WHAT YOU NEED TO DO =>
Set down, word for word, the part of the earnings call transcript below starting with "And Tal, to" and going on through "really support today.".

GIVEN PASSAGE =>
━━━━━━━━━━

And Tal, to build on that further and talk about some of the cost initiatives we've put in place, with these lowered expectations for revenue and ARR leading into the latter part of this year, we've said from the beginning, our goal was to get to breakeven or better for fiscal '25. These are things we have to do to make that -- to enable that to happen. So we said we were going to sharpen our pencils. We've said that everything we were going to do was focused on achieving those bottom line results no matter what the growth was. Everything we're doing in this action and what we've been doing earlier in the year when we've made similar actions that were smaller and kind of cuts around the edges, everything has been to [indiscernible] to be ready for that longer term, and that's why we made those decisions that we've made over the past week and really support today.

Operator

Operator

Our next question comes from the line of Saket Kalia with Barclays.

Saket Kalia

Analyst · Barclays.

It's Saket. Sorry, can you hear me?

David Bernhardt

Analyst · Barclays.

Yes.

Saket Kalia

Analyst · Barclays.

I'm so sorry. I was just hoping between calls a little bit. Tomer, very helpful response on the last question. Maybe just to dig into the competitive part of that response a little bit. I was wondering if you could just double-click on Microsoft specifically? I mean a lot of times, there have been questions around just how competitive or how effective the product is, but it's obviously very easy to buy. I mean any views on just how you're referring specifically versus them competitively?

Tomer Weingarten

Analyst · Barclays.

━━━━━━━━━━

[Records from a dataset]
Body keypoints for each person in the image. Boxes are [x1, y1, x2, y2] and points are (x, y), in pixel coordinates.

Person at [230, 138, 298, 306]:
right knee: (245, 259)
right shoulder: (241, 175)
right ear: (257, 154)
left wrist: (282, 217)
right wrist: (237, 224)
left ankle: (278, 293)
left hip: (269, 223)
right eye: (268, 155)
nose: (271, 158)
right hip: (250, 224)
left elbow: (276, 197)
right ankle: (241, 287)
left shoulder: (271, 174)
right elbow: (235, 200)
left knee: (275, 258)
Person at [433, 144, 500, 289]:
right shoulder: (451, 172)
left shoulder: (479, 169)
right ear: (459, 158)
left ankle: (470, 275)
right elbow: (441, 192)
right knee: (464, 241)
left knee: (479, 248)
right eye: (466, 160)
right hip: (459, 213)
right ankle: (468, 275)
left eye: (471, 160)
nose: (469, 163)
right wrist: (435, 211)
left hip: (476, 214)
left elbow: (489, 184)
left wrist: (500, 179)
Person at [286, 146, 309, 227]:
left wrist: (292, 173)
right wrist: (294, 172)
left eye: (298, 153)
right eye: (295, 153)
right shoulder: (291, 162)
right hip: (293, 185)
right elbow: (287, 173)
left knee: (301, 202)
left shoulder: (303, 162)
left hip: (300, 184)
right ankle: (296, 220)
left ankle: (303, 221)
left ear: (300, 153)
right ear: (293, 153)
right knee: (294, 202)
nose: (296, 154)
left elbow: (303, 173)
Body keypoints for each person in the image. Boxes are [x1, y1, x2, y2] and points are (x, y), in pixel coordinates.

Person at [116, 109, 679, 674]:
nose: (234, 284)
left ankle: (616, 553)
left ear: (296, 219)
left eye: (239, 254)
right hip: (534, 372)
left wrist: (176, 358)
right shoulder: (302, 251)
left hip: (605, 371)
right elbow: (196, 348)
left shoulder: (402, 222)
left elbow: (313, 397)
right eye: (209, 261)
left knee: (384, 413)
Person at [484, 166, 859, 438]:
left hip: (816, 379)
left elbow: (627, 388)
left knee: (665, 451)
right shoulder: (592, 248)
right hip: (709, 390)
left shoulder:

━━━━━━━━━━

SOLUTION TO THE EXERCISE =>
And Tal, to build on that further and talk about some of the cost initiatives we've put in place, with these lowered expectations for revenue and ARR leading into the latter part of this year, we've said from the beginning, our goal was to get to breakeven or better for fiscal '25. These are things we have to do to make that -- to enable that to happen. So we said we were going to sharpen our pencils. We've said that everything we were going to do was focused on achieving those bottom line results no matter what the growth was. Everything we're doing in this action and what we've been doing earlier in the year when we've made similar actions that were smaller and kind of cuts around the edges, everything has been to [indiscernible] to be ready for that longer term, and that's why we made those decisions that we've made over the past week and really support today.